You'll notice that I have yet to say anything about Technical Leadership. While technical skill is often what gets people noticed for advancement in the first place, Technical Leadership is not the primary responsibility of an Engineering Manager. Instead, the managers promotes and focuses those who are providing technical leadership.
However, even if a manager is not a leading technologist, technical ability remains an essential skill for their job performance. Primarily, to be effective, a manager must be technical enough to earn the respect of the engineers who are the technical leaders of the team. They must be able to communicate technical ideas effectively, and they need to have honed a "bullshit detector" with regards to the technical ideas of others -- even the most seasoned software professionals need someone else to call them out when their ideas are half-baked, and if their manager can't do this, those half-baked ideas will often make it into production.

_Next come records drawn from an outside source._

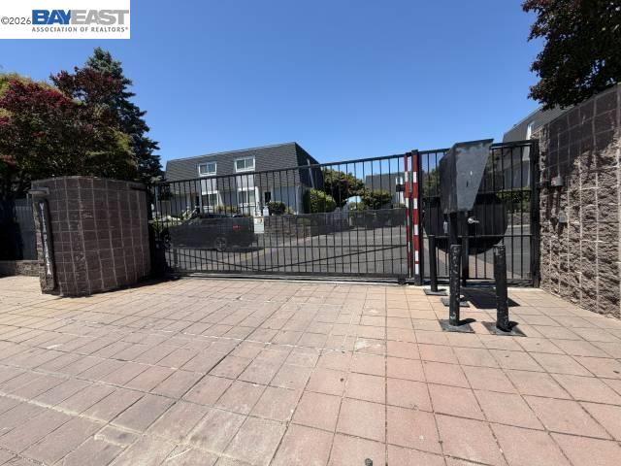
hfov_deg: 102.1
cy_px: 233
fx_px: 251
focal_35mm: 14
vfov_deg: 85.7
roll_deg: +2.7
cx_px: 310
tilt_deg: -2.2
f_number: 2.2
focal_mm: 2.22
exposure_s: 1/770
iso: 32
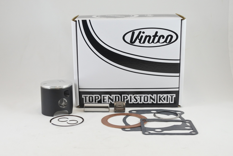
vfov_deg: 30.5
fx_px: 285
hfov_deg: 44.5
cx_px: 116
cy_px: 78
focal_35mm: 44
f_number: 4.5
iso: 450
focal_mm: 16.5
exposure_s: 1/125
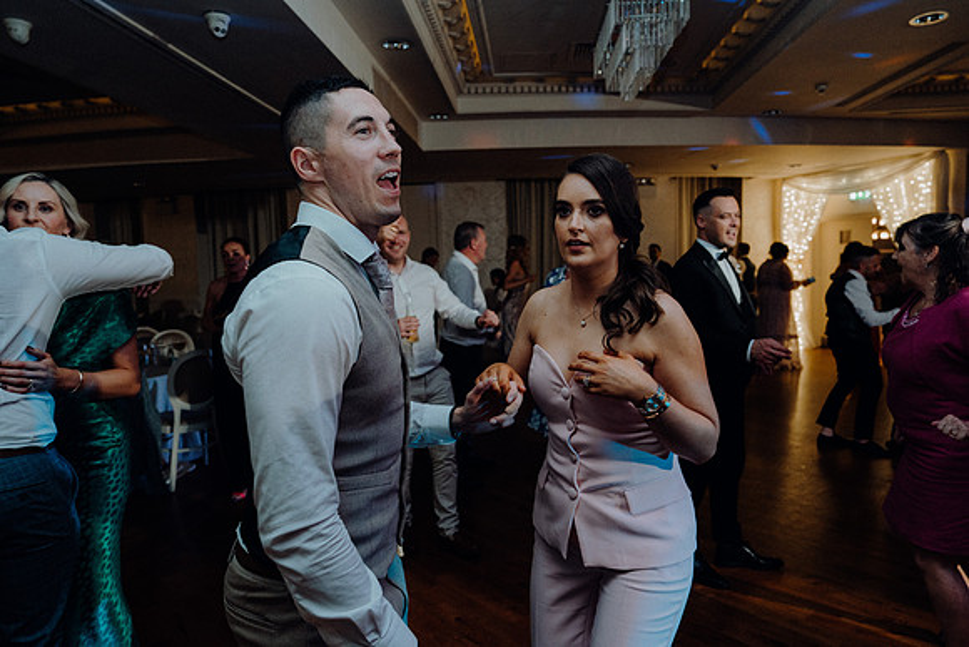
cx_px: 484
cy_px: 324
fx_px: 646
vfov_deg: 53.2
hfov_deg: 73.7
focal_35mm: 24
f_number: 3.5
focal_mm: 24
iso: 2500
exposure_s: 1/160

Delegate, Delegate, Delegate
As it turns out, an Engineering Manager can delegate quite a lot -- almost everything, if needs be. I would actively look to delegate some Project Management and Mentorship in almost every situation, and larger companies especially will provide extensive support for both Project and Process Management.
Communication (both inter-team and intra-team) is harder to delegate, and I wouldn't do it long-term unless I was looking to put someone on a management track, but it's there if a manager is overloaded and forced to delegate, and it's always a good idea to have redundancy when it comes to communication.
Moreover, for those software engineers who display some talent for leadership but specifically do not want People Management responsibilities, it's worth considering that you can delegate to them almost all of the responsibilities of an Engineering Manager without actually making them a manager, and sometimes this is the best way to make a situation work. The danger here, of course, is a manager who delegates too much without making the delegate an actual manager may become detached from the team, and the team will wander adrift, lacking proper leadership.
Every situation is unique, and a manager must display judgement and some feel when choosing what to delegate to whom and when. But by breaking down these responsibilities into relatively distinct, grok-able categories, I believe a manager can make such decisions with more intention behind them, and provide more guidance for ownership of those responsibilities by those being delegated to, thus making such decisions ultimately more effective.